Presiden Joko Widodo menyadari bahwa sampai saat ini, pengurusan sertifikat tanah itu rumit dan mahal. Mungkin hal itu juga merupakan pengalaman pribadi beliau, ketika dulu sebagai pebisnis beliau mengurus masalah pensertifikatan tanah. Oleh karena itu, ketika kini sebagai Presiden, masalah ini mendapat perhatian serius.

Dalam berbagai kunjungannya ke daerah-daerah, masalah ini sering dilontarkan, antara lain ketika berkunjung ke Desa Karang Rejek, Kecamatan Wonosari, Kabupaten Gunung Kidul, pada tanggal 10 Oktober 2016.

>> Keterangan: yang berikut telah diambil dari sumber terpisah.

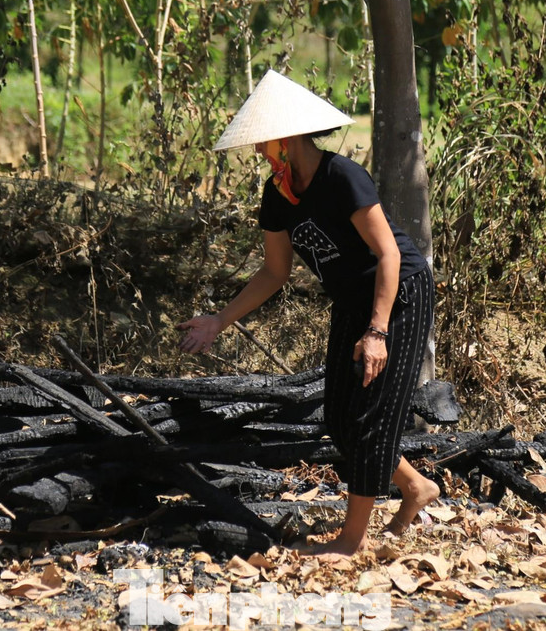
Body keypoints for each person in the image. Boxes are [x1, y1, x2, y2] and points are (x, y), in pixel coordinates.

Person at [179, 70, 439, 557]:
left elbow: (389, 254)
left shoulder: (343, 178)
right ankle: (415, 487)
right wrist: (218, 320)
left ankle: (350, 541)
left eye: (263, 142)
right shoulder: (277, 194)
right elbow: (273, 272)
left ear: (287, 137)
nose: (260, 152)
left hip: (399, 293)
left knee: (369, 416)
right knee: (340, 419)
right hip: (352, 300)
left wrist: (377, 330)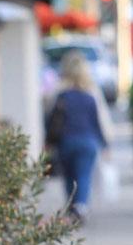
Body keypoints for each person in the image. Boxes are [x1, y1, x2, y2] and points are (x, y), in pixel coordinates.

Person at [46, 51, 111, 223]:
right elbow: (98, 122)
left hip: (66, 142)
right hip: (88, 141)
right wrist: (105, 145)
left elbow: (51, 120)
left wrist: (47, 142)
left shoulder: (59, 94)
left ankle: (73, 206)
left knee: (69, 176)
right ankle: (80, 206)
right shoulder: (91, 95)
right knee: (83, 175)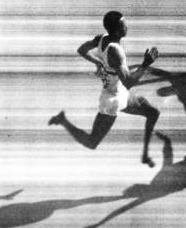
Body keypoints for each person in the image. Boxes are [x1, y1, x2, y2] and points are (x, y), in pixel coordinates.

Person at [48, 11, 160, 167]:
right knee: (92, 142)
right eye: (124, 24)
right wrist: (145, 64)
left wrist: (99, 63)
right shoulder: (115, 50)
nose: (127, 26)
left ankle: (145, 155)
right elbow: (128, 81)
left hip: (119, 92)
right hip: (112, 100)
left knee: (153, 112)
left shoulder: (101, 39)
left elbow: (82, 50)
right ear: (117, 29)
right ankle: (63, 121)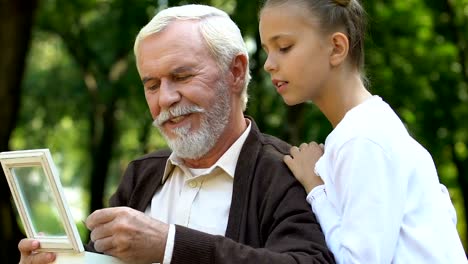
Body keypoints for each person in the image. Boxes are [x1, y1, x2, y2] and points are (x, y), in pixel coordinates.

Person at [18, 4, 336, 264]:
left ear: (236, 72)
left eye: (181, 76)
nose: (165, 99)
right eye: (152, 85)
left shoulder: (287, 171)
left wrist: (170, 245)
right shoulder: (140, 175)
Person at [259, 0, 467, 263]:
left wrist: (316, 190)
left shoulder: (362, 139)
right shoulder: (373, 128)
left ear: (336, 47)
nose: (268, 64)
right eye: (267, 50)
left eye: (284, 47)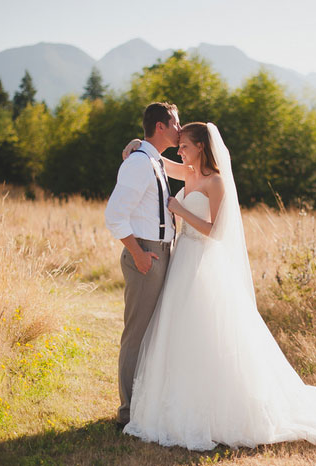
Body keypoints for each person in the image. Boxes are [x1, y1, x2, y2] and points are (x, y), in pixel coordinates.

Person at [121, 122, 316, 450]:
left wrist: (179, 210)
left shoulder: (215, 181)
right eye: (179, 148)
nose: (179, 152)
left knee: (207, 331)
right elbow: (158, 161)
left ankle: (218, 409)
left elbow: (215, 230)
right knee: (178, 332)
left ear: (202, 148)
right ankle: (173, 401)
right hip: (182, 261)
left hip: (202, 262)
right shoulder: (188, 171)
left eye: (185, 147)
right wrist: (137, 143)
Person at [104, 102, 181, 430]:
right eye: (177, 122)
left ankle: (146, 406)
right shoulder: (139, 163)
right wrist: (137, 253)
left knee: (154, 333)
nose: (181, 128)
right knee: (136, 334)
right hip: (146, 254)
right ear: (161, 126)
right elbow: (114, 215)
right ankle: (129, 414)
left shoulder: (152, 160)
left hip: (162, 253)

"Mengurus sertifikat masih lama. Ini yang akan kita selesaikan, ini yang akan kita benahi. Ini yang akan kita perbaiki sehingga masyarakat nanti terjamin hak-hak kepemilikannya dan penguasaan rakyat atas tanah," ujar Presiden. Presiden kemudian memperingatkan para aparat agar tidak bermain-main dalam melayani masyarakat. Dirinya juga tidak ingin lagi melihat adanya pungutan-pungutan liar yang menyengsarakan rakyat kecil. "Saya peringatkan ya. Hati-hati mulai hari ini. Akan saya pantau, kontrol, cek di setiap kantor dengan cara saya. Jangan lagi ada yang berbelit-belit. Yang gampang dimudahkan, yang mudah dicepatkan. Jangan dibuat ruwet. Apalagi pakai pungli," tegasnya (Sumber).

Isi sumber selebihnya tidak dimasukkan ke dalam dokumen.